Laura Padine, director of work structures at the National Employment Law Project, said companies routinely misclassify workers to shift costs and avoid employer obligations. Padine testified that misclassification denies workers core protections including minimum wage, overtime, employer Social Security contributions and workers’ compensation. On industry portable‑benefits pilots she said they often amount to savings accounts. “DoorDash implemented what it calls a portable benefits savings pilot in Pennsylvania…This savings account…does not replace the benefits of employment,” Padine said, adding that DoorDash’s 4% contribution amounts to about $31 a month for many drivers.

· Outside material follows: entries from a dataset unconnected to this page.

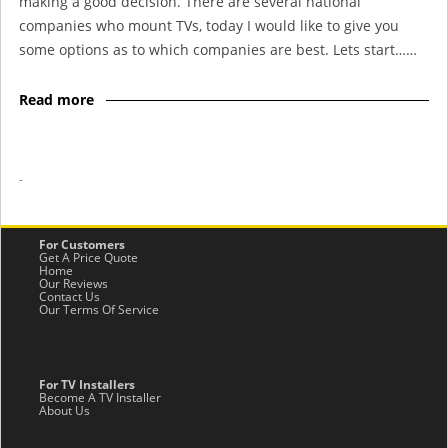
making a good decision. There are several national
companies who mount TVs, today I would like to give you
some options as to which companies are best. Lets start……
Read more
-
For Customers
Get A Price Quote
Home
Our Reviews
Contact Us
Our Terms Of Service
For TV Installers
Become A TV Installer
About Us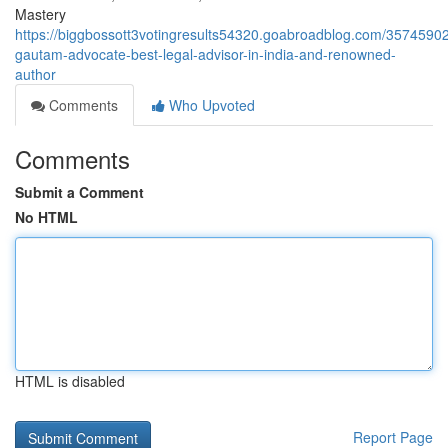
Mastery
https://biggbossott3votingresults54320.goabroadblog.com/35745902
gautam-advocate-best-legal-advisor-in-india-and-renowned-
author
Comments
Who Upvoted
Comments
Submit a Comment
No HTML
HTML is disabled
Report Page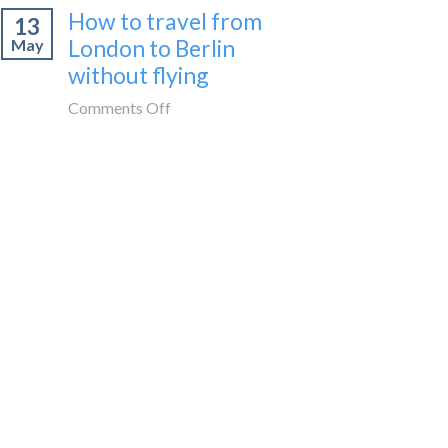
How to travel from
to
13
cities
Morocco
London to Berlin
May
to
without
without flying
visit
flying
in
on
Comments Off
Spain
How
by
to
train
travel
🚂
from
London
to
Berlin
without
flying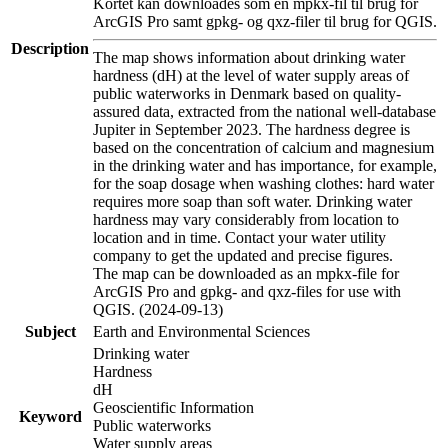
Kortet kan downloades som en mpkx-fil til brug for
ArcGIS Pro samt gpkg- og qxz-filer til brug for QGIS.
Description
The map shows information about drinking water
hardness (dH) at the level of water supply areas of
public waterworks in Denmark based on quality-
assured data, extracted from the national well-database
Jupiter in September 2023. The hardness degree is
based on the concentration of calcium and magnesium
in the drinking water and has importance, for example,
for the soap dosage when washing clothes: hard water
requires more soap than soft water. Drinking water
hardness may vary considerably from location to
location and in time. Contact your water utility
company to get the updated and precise figures.
The map can be downloaded as an mpkx-file for
ArcGIS Pro and gpkg- and qxz-files for use with
QGIS. (2024-09-13)
Subject
Earth and Environmental Sciences
Drinking water
Hardness
dH
Geoscientific Information
Keyword
Public waterworks
Water supply areas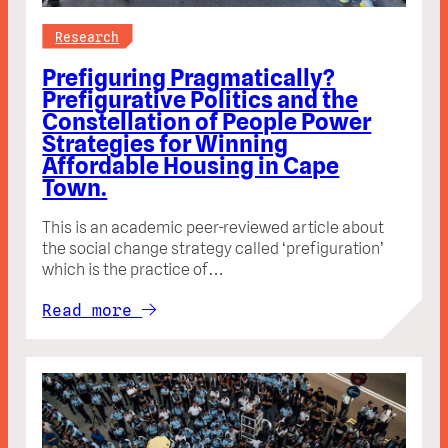
Research
Prefiguring Pragmatically?
Prefigurative Politics and the
Constellation of People Power
Strategies for Winning
Affordable Housing in Cape
Town.
This is an academic peer-reviewed article about
the social change strategy called ‘prefiguration’
which is the practice of…
Read more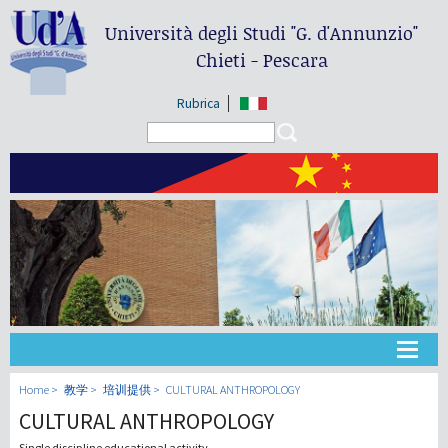
Università degli Studi
"G. d'Annunzio"
Chieti - Pescara
Rubrica
Search form
Search
大学
Home
教学
培训提供
CULTURAL ANTHROPOLOGY
CULTURAL ANTHROPOLOGY
教学
Single discipline educational activity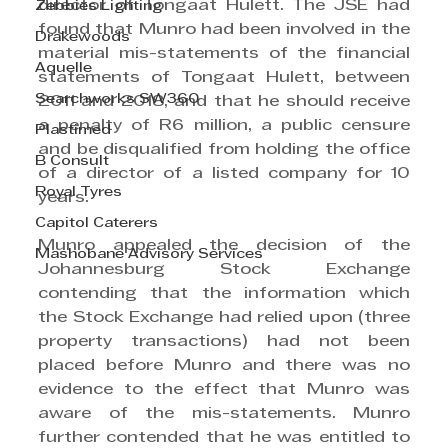
director of Tongaat Hulett. The JSE had 
Zebbies Lighting
found that Munro had been involved in the 
Drakewoods
material mis-statements of the financial 
Aquelle
statements of Tongaat Hulett, between 
Searchworks SW360
2011 and 2018, and that he should receive 
a penalty of R6 million, a public censure 
Plastimed
and be disqualified from holding the office 
B Consult
of a director of a listed company for 10 
Royal Tyres
years. 
Capitol Caterers
Munro appealed the decision of the 
Mashobane Advisory Services
Johannesburg Stock Exchange 
contending that the information which 
the Stock Exchange had relied upon (three 
property transactions) had not been 
placed before Munro and there was no 
evidence to the effect that Munro was 
aware of the mis-statements. Munro 
further contended that he was entitled to 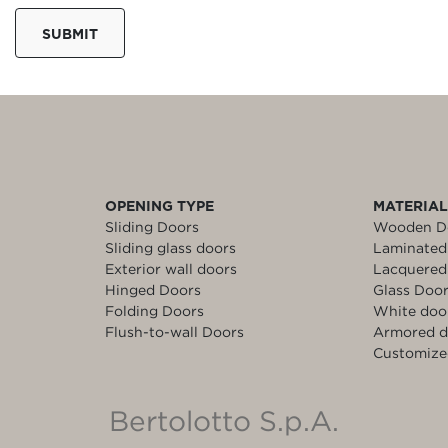
SUBMIT
OPENING TYPE
MATERIA
Sliding Doors
Wooden D
Sliding glass doors
Laminated
Exterior wall doors
Lacquered
Hinged Doors
Glass Doo
Folding Doors
White doo
Flush-to-wall Doors
Armored d
Customize
Bertolotto S.p.A.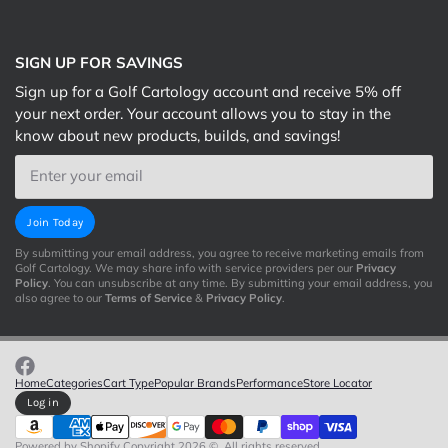
SIGN UP FOR SAVINGS
Sign up for a Golf Cartology account and receive 5% off
your next order. Your account allows you to stay in the
know about new products, builds, and savings!
Email
Join Today
By submitting your email address, you agree to receive marketing emails from
Golf Cartology. We may share info with service providers per our
Privacy
Policy
. You can unsubscribe at any time. By submitting your email address, you
also agree to our
Terms of Service
&
Privacy Policy
.
Home
Categories
Cart Type
Popular Brands
Performance
Store Locator
Log in
Powered by Shopify
Copyright 2026 ©. All rights reserved.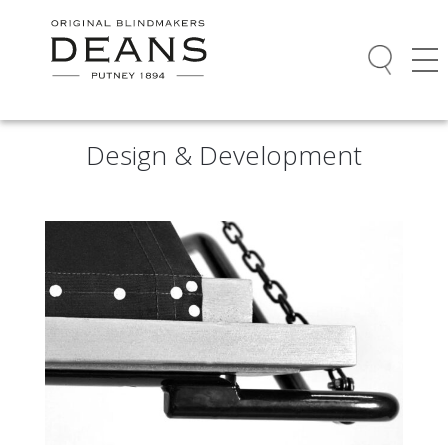
Design & Development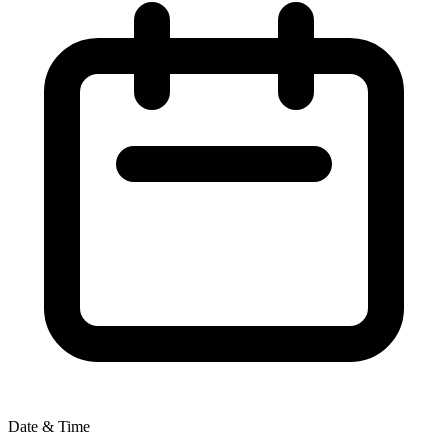
Date & Time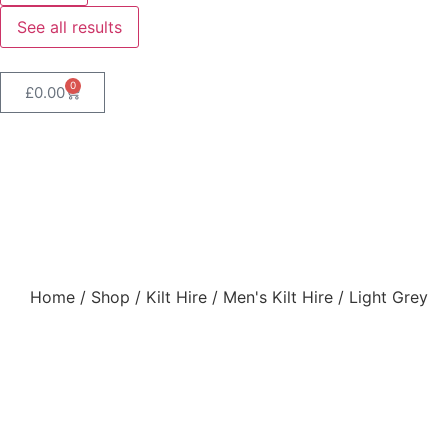
See all results
0
£
0.00
Light Grey
Home
/
Shop
/
Kilt Hire
/
Men's Kilt Hire
/ Light Grey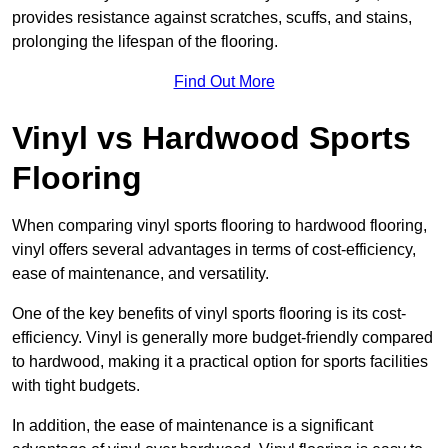
provides resistance against scratches, scuffs, and stains,
prolonging the lifespan of the flooring.
Find Out More
Vinyl vs Hardwood Sports
Flooring
When comparing vinyl sports flooring to hardwood flooring,
vinyl offers several advantages in terms of cost-efficiency,
ease of maintenance, and versatility.
One of the key benefits of vinyl sports flooring is its cost-
efficiency. Vinyl is generally more budget-friendly compared
to hardwood, making it a practical option for sports facilities
with tight budgets.
In addition, the ease of maintenance is a significant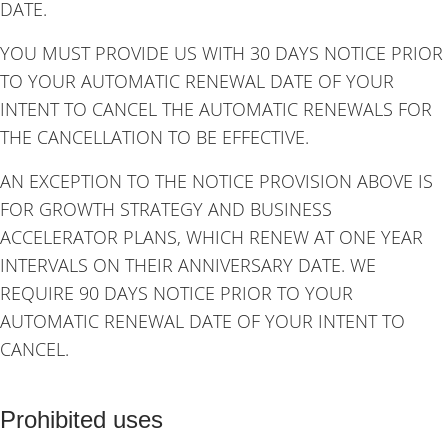
DATE.
YOU MUST PROVIDE US WITH 30 DAYS NOTICE PRIOR
TO YOUR AUTOMATIC RENEWAL DATE OF YOUR
INTENT TO CANCEL THE AUTOMATIC RENEWALS FOR
THE CANCELLATION TO BE EFFECTIVE.
AN EXCEPTION TO THE NOTICE PROVISION ABOVE IS
FOR GROWTH STRATEGY AND BUSINESS
ACCELERATOR PLANS, WHICH RENEW AT ONE YEAR
INTERVALS ON THEIR ANNIVERSARY DATE. WE
REQUIRE 90 DAYS NOTICE PRIOR TO YOUR
AUTOMATIC RENEWAL DATE OF YOUR INTENT TO
CANCEL.
Prohibited uses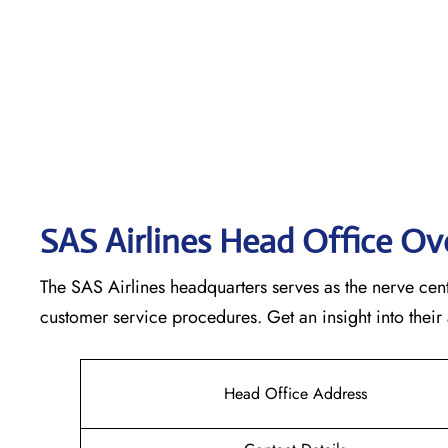
SAS Airlines Head Office O
The SAS Airlines headquarters serves as the nerve cente
customer service procedures. Get an insight into their
Head Office Address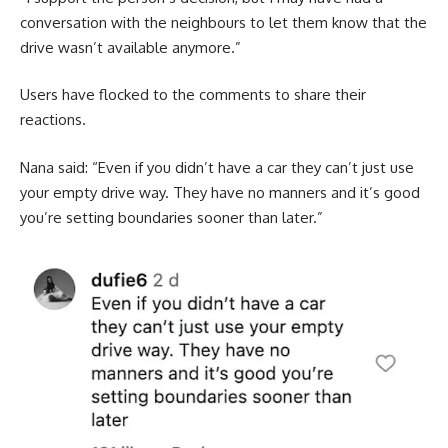
conversation with the neighbours to let them know that the
drive wasn’t available anymore.”
Users have flocked to the comments to share their
reactions.
Nana said: “Even if you didn’t have a car they can’t just use
your empty drive way. They have no manners and it’s good
you’re setting boundaries sooner than later.”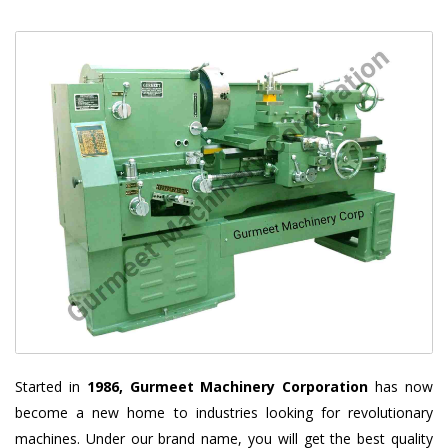
Started in
1986, Gurmeet Machinery Corporation
has now
become a new home to industries looking for revolutionary
machines. Under our brand name, you will get the best quality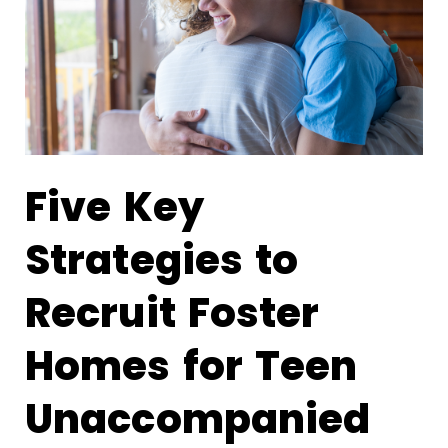
Five Key
Strategies to
Recruit Foster
Homes for Teen
Unaccompanied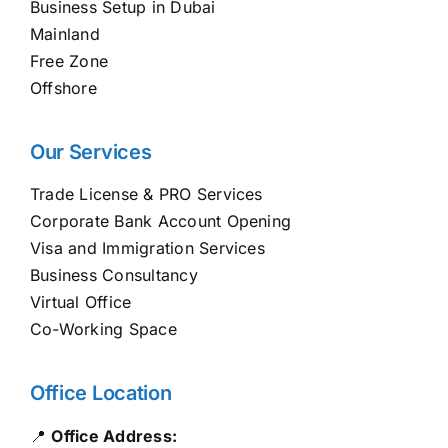
Business Setup in Dubai
Mainland
Free Zone
Offshore
Our Services
Trade License & PRO Services
Corporate Bank Account Opening
Visa and Immigration Services
Business Consultancy
Virtual Office
Co-Working Space
Office Location
📍
Office Address: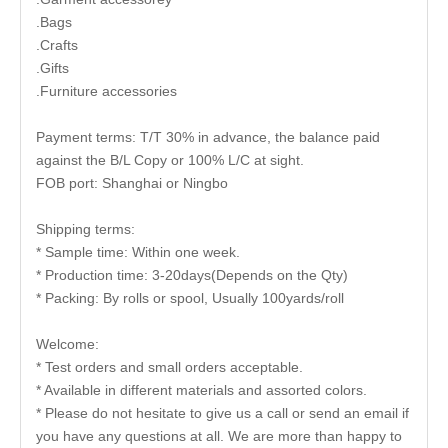
.Bags
.Crafts
.Gifts
.Furniture accessories
Payment terms: T/T 30% in advance, the balance paid
against the B/L Copy or 100% L/C at sight.
FOB port: Shanghai or Ningbo
Shipping terms:
* Sample time: Within one week.
* Production time: 3-20days(Depends on the Qty)
* Packing: By rolls or spool, Usually 100yards/roll
Welcome:
* Test orders and small orders acceptable.
* Available in different materials and assorted colors.
* Please do not hesitate to give us a call or send an email if
you have any questions at all. We are more than happy to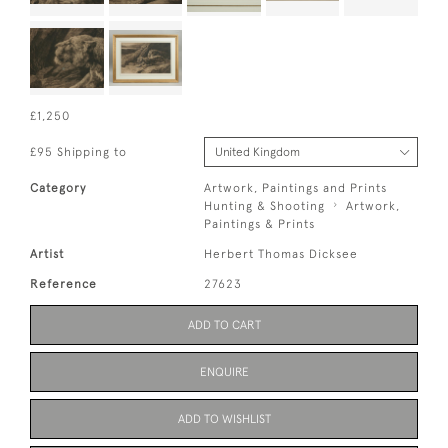
£1,250
£95 Shipping to
Category
Artwork, Paintings and Prints
Hunting & Shooting
Artwork,
Paintings & Prints
Artist
Herbert Thomas Dicksee
Reference
27623
ADD TO CART
ENQUIRE
ADD TO WISHLIST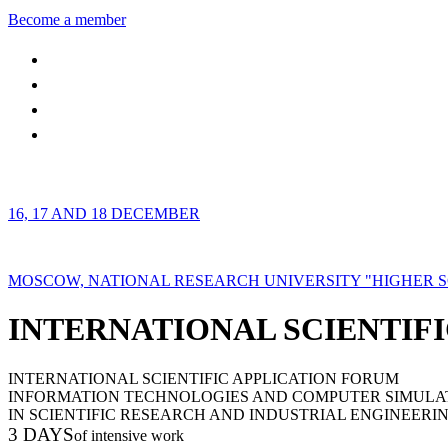
Become a member
16, 17 AND 18 DECEMBER
MOSCOW, NATIONAL RESEARCH UNIVERSITY "HIGHER 
INTERNATIONAL SCIENTIFI
INTERNATIONAL SCIENTIFIC APPLICATION FORUM
INFORMATION TECHNOLOGIES AND COMPUTER SIMULA
IN SCIENTIFIC RESEARCH AND INDUSTRIAL ENGINEERI
3 DAYS
of intensive work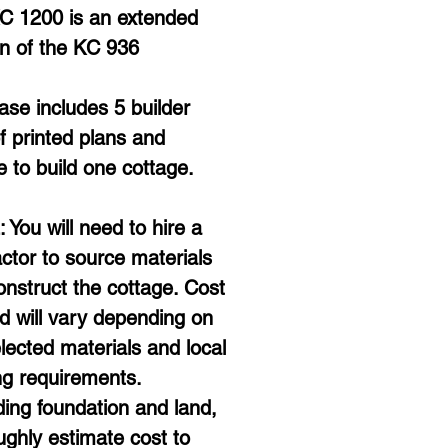
C 1200 is an extended 
on of the KC 936
se includes 5 builder 
f printed plans and 
e to build one cottage. 
You will need to hire a 
ctor to source materials 
nstruct the cottage. Cost 
ld will vary depending on 
lected materials and local 
ng requirements. 
ing foundation and land, 
ghly estimate cost to 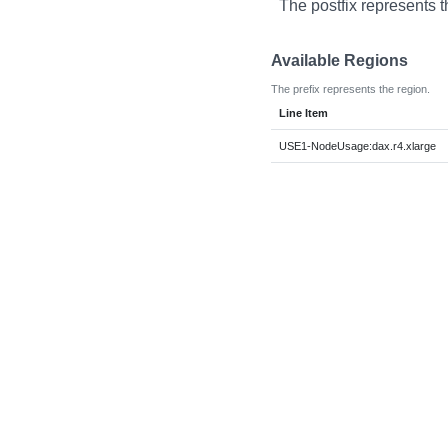
The postfix represents t
Available Regions
The prefix represents the region.
Line Item
USE1-NodeUsage:dax.r4.xlarge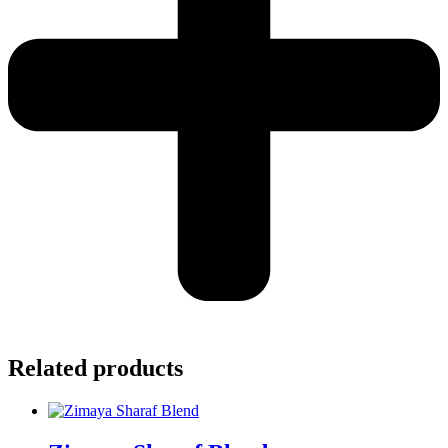
Related products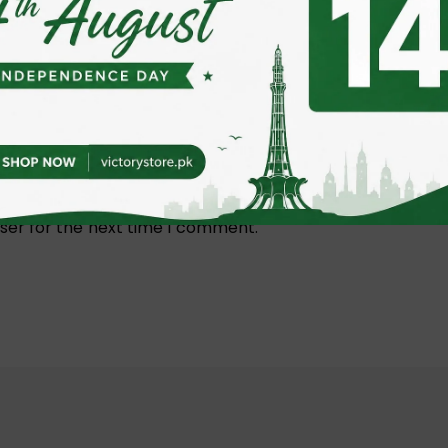
nagement Sleeve 3M”
 fields are marked
*
ser for the next time I comment.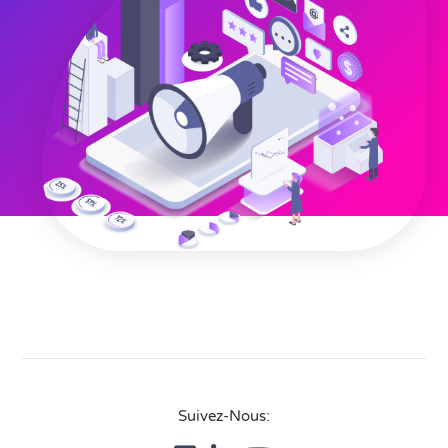
Suivez-Nous: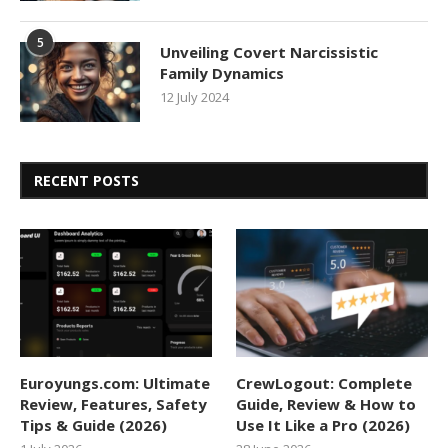
5
Unveiling Covert Narcissistic
Family Dynamics
12 July 2024
RECENT POSTS
Euroyungs.com: Ultimate
CrewLogout: Complete
Review, Features, Safety
Guide, Review & How to
Tips & Guide (2026)
Use It Like a Pro (2026)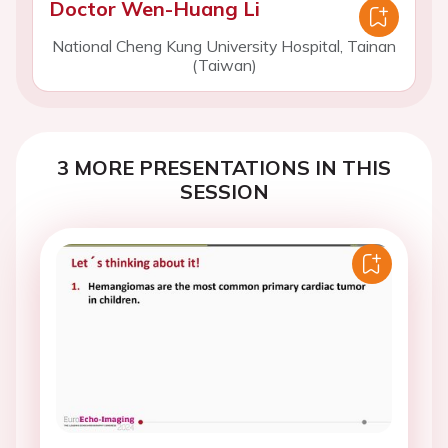
Doctor Wen-Huang Li
National Cheng Kung University Hospital, Tainan
(Taiwan)
3 MORE PRESENTATIONS IN THIS
SESSION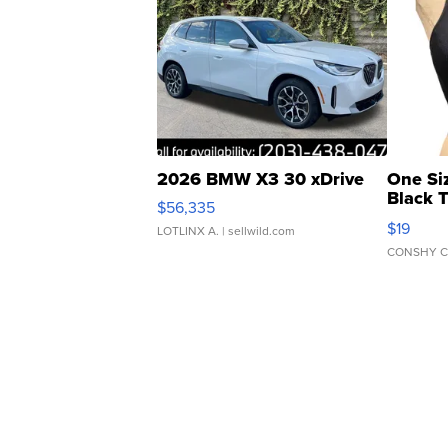
2026 BMW X3 30 xDrive
One Si
Black 
$56,335
Asymmet
$19
LOTLINX A.
| sellwild.com
CONSHY C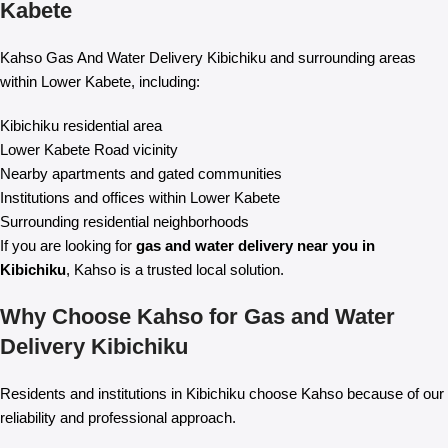
Kabete
Kahso Gas And Water Delivery Kibichiku and surrounding areas
within Lower Kabete, including:
Kibichiku residential area
Lower Kabete Road vicinity
Nearby apartments and gated communities
Institutions and offices within Lower Kabete
Surrounding residential neighborhoods
If you are looking for
gas and water delivery near you in
Kibichiku
, Kahso is a trusted local solution.
Why Choose Kahso for Gas and Water
Delivery Kibichiku
Residents and institutions in Kibichiku choose Kahso because of our
reliability and professional approach.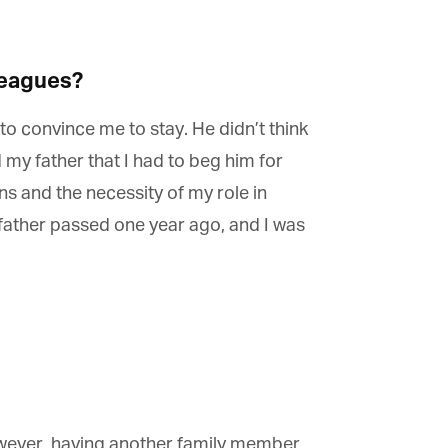
eagues?
to convince me to stay. He didn’t think
my father that I had to beg him for
s and the necessity of my role in
father passed one year ago, and I was
owever, having another family member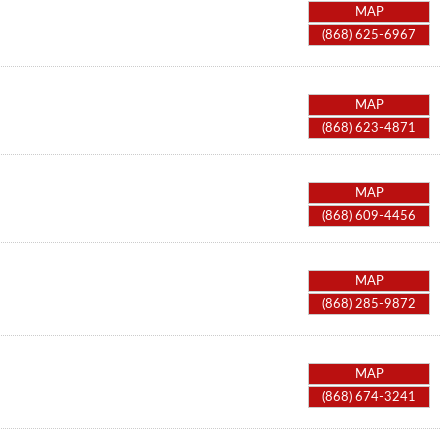
MAP
(868) 625-6967
MAP
(868) 623-4871
MAP
(868) 609-4456
MAP
(868) 285-9872
MAP
(868) 674-3241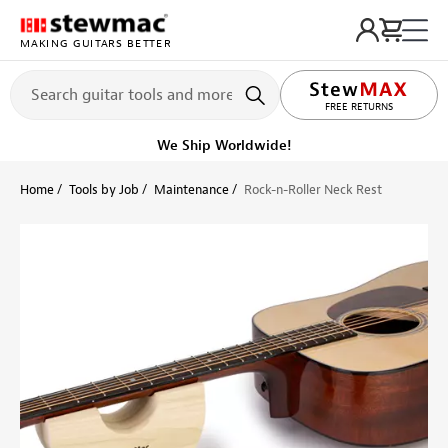
MAKING GUITARS BETTER
LIFETIME PROMISE
FREE RETURNS
Ships on or before, Monday, August 10
Home
Tools by Job
Maintenance
Rock-n-Roller Neck Rest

Labor economist Dr. Leah Palagashvili (Mercatus Center at George Mason University) presented empirical findings on state ABC tests (the “ABC test” used in some states and embodied in California’s AB 5). She said her nationwide study found ABC tests caused a 6.4% decline in self‑employment and a 4.7% drop in W‑2 jobs in the affected states and argued states and the federal government should avoid overly broad tests that eliminate legitimate freelance work while targeting bad‑faith misclassification. Palagashvili and other witnesses noted state experiments with portable benefits (Maryland, Pennsylvania, Georgia, Utah, Tennessee and Alabama) and early pilots such as DoorDash’s.
On costs and scale, members cited different studies during questioning. Chair McKenzie quoted estimates of large national costs associated with broad reclassification scenarios; Ranking Member Casar cited a 2025 Economic Policy Institute finding that misclassification can cost individual workers thousands of dollars a year (Casar referenced figures of about $10,000 a year for a custodial worker and about $21,000 a year for some truck drivers) and said misclassification also reduces public revenue by shifting payroll tax obligations.
Members pressed witnesses on tradeoffs: Republicans argued legislation that codifies a narrower, two‑factor approach (control and entrepreneurial opportunity) would protect independent contractors’ flexibility while giving businesses clarity. Democrats warned that loosening classification tests or creating loopholes for employers would reduce workers’ access to minimum protections and called portable savings accounts an inadequate substitute for insurance‑style benefits like Medicaid, Social Security and unemployment insurance. Several members also warned that many independent contractors rely on Medicaid and other public programs; witnesses cited state surveys and task‑force audits showing high rates of misclassification in certain low‑wage industries.
No formal motions or votes were taken at the hearing. Members on both sides said they expect further legislative and regulatory activity: Republicans signaled intent to pursue the Modern Worker Empowerment Act and Modern Worker Security Act to clarify classification and to create a federal safe harbor for portable benefits; Democrats and worker advocates urged stronger enforcement against bad‑faith misclassification and protection of insurance‑based programs.
The committee kept the hearing record open for 14 days for written statements and additional materials under committee rules. The subcommittee did not adopt or refer legislation at the session and adjourned without formal action.